Last updated Sept 10 2015. Edited by Herb Johnson, (c) Herb Johnson, with content provided by Lee Hart, Kyle Owen, and others.
VCF-MW 2015, Vintage Computer Festival - Midwest for 2015, was held near Chicago in August 2015. Caption photo above by Kyle Owen, used with permission. This Web page describes the appearance of Lee Hart and his colleagues as they demonstrated the 1802 Membership Card and kit. Lee Hart's 1802 Membership Card kits are based on the RCA COSMAC 1802 processor. "For those just tuning in, the Membership Card is a reproduction of the original Popular Electronics COSMAC Elf computer, but shrunk to fit in an Altoids tin! It works the same, and runs the same software." - Lee Hart, developer. See the home page for more information and how to order.
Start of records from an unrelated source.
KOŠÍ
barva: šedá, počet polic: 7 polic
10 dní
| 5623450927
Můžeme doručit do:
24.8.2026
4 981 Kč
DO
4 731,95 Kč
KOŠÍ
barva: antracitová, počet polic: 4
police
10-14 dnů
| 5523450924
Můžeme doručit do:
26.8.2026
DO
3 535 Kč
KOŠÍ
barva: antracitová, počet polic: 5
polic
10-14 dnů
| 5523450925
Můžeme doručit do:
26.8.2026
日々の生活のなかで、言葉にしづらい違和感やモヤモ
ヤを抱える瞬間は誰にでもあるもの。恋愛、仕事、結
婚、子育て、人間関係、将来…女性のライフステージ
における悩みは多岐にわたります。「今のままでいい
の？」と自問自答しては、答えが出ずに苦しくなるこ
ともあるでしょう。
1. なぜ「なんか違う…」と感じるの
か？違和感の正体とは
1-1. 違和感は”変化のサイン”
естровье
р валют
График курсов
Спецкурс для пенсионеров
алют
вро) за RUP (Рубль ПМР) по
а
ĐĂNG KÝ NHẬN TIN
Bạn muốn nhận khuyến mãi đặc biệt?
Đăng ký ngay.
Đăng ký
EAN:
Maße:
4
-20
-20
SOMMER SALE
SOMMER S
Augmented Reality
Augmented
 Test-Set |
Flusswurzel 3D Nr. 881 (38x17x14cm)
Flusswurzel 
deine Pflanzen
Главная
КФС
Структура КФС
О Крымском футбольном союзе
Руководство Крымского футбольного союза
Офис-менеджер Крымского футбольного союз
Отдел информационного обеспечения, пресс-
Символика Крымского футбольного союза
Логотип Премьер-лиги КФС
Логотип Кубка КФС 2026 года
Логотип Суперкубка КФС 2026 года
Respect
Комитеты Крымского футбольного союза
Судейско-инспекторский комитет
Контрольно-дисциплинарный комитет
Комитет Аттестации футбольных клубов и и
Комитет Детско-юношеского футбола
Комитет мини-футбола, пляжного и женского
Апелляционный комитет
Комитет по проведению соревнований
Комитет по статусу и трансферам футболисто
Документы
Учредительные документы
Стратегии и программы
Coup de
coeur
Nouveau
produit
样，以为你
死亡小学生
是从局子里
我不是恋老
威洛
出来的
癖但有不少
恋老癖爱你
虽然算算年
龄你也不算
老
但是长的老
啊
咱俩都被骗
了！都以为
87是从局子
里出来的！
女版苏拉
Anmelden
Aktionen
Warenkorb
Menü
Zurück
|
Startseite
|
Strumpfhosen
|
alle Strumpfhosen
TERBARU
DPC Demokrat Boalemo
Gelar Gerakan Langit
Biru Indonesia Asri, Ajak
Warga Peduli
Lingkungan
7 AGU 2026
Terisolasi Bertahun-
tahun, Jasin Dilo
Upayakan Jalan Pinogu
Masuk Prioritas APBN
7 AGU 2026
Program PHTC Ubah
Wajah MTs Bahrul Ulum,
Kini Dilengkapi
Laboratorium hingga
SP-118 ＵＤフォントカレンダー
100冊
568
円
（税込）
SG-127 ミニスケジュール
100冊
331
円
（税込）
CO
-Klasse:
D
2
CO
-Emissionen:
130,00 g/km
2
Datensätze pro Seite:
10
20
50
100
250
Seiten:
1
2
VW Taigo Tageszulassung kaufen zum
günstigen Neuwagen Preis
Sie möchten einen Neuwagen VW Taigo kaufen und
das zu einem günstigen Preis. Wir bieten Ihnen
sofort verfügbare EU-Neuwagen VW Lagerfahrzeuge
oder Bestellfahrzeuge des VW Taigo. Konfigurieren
Where's Lee? The photo on left is a closeup from the caption photo above. Photos courtesy Kyle Owen.
Lee Hart: I just returned from VCF-Midwest, where I exhibited both the 1802 and Z80 Membership Cards. There was definitely a much stronger interest in the Z80 version. It's a little hard to tell which one *sells* better, as I sold all I had of both! I was hindered by part supply problems [and did not bring as many Membership Card kits to sell]. [See Lee Hart's kit product Web page, for the products he showed and sold at VCF-MW.]
It was amazing to see how much "old iron" was there; both the real stuff itself, and many MANY reproductions and emulators. There was an original Apple-I, numerous DEC machines, a MITS 680, SWTP 6800 system, my RCA VIP, and many more than I can remember. There were reproductions of the Apple-I, KIM, Atari, Amiga, Commodore, and of course my 1802 Elf Membership Card. Josh had his Mark-8 there and working (fitfully), as well as his S-100 8080 board and [N8VEM] IMSAI front panel [work-alike]. The oldest emulator was of a Burroughs B220 emulator (a vacuum tube mainframe computer).
[The event] had a real MITS Altair 680 running on a Teletype at the show. They were using it to print people's name (or whatever other text they typed) on paper tape, as a give-away. It was kept busy much of the weekend.
A guy at the show was intrigued by the 1802, learned its instruction set from the little fold-out card, and wrote a little program to "krell" the Q LED. This means sending pulses of different widths to the LED, so it gradually gets brighter, then fades back out, and repeats. The name comes from the old "Forbidden Planet" movie, where all the lights on the control panels did this." - Lee Hart
The "satellite dish" in front of Lee and on the table, is Lee's model of the Galileo spacecraft which flew to Jupiter. It contained many 1802 processors.
VCF-MW Past Event page has links to photos and videos. The home page will show info on the 2015 show until they update it for the next show. One set of 2015 images is from Kyle Owen, who kindly permitted me to use his photos here.
YouTube video by Chris537 "ECCC/VCF Show 2015". Lee Hart appears about 3:45 time-stamp for several seconds.